Dungeon Keeper is a series of strategy video games released by Electronic Arts. Two games were developed by Bullfrog Productions for the PC in the late 1990s, and a third was in development but was cancelled before release. A Chinese MMO was in development from 2008–2013 and achieved open beta release, but was cancelled before full launch. A free-to-play game for Android and iOS was developed by Mythic Entertainment and released in 2013.

==Games in the series==

===Dungeon Keeper (1997)===

Dungeon Keeper was released in June 1997. It used a modified version of the Magic Carpet game engine.

===Dungeon Keeper 2 (1999)===

Dungeon Keeper 2 was released in June 1999. It used a new game engine that natively supported hardware acceleration. Its predecessor supported Direct3D but only with an alternative executable. The sequel also used full-3D models for the creatures and enemies, rather than sprites.

===Dungeon Keeper (2014)===

In August 2013, EA and Mythic Entertainment announced that they were creating a "twisted take" on Dungeon Keeper for both Android and iOS mobile devices with a release date set for winter of the same year.

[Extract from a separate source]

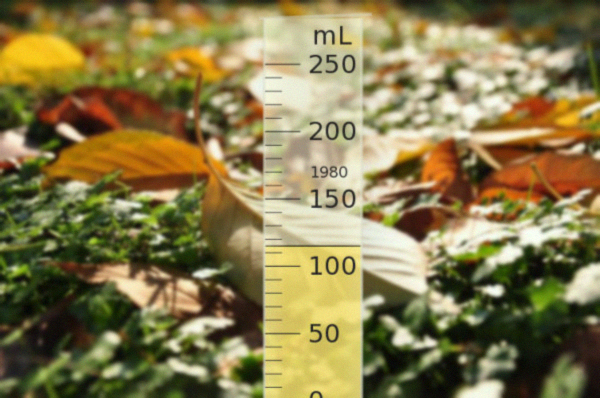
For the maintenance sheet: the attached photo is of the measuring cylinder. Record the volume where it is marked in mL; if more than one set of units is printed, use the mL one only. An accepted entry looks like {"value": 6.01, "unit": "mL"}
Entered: {"value": 115, "unit": "mL"}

On 10 October 2013, Dungeon Keeper Mobile soft-launched on Google Play and iOS App Store. The game has faced criticism due to its use of microtransactions and wait times, with Peter Molyneux, the original creator, even saying that it ruined the fun aspects of Dungeon Keeper. The game has also faced controversy due to EA's habit of censoring reviews that are lower than 5 stars.

==Cancelled games==
===Dungeon Keeper 3===

Dungeon Keeper 3 was in development in 2000, but was cancelled later that year. Some Dungeon Keeper 2 CDs contained a trailer showing some features of Dungeon Keeper 3; among them were above-land battles. One member of Bullfrog Productions stated on his personal website that Dungeon Keeper 3 was going to be named War for the Overworld. The project was discontinued because, according to developer Ernest W. Adams, Bullfrog had decided not to make any other real-time strategy games. The decision was, in effect, the end of Bullfrog as a brand; the company had already been owned by Electronic Arts for several years. EA laid off some employees and put the remainder onto other projects such as the Harry Potter line.

===Dungeon Keeper Online===
On 1 December 2008, NetDragonWebsoft Inc., a Chinese online game developer, announced it had partnered with Electronic Arts to develop a massively multiplayer online role-playing game based on the Dungeon Keeper license. The game was slated to appear only in China, Taiwan, Hong Kong and Macau. A closed beta for the game was launched in 2011, followed by an open beta in 2012. The game never reached full release however, and the servers were closed down on December 20, 2013.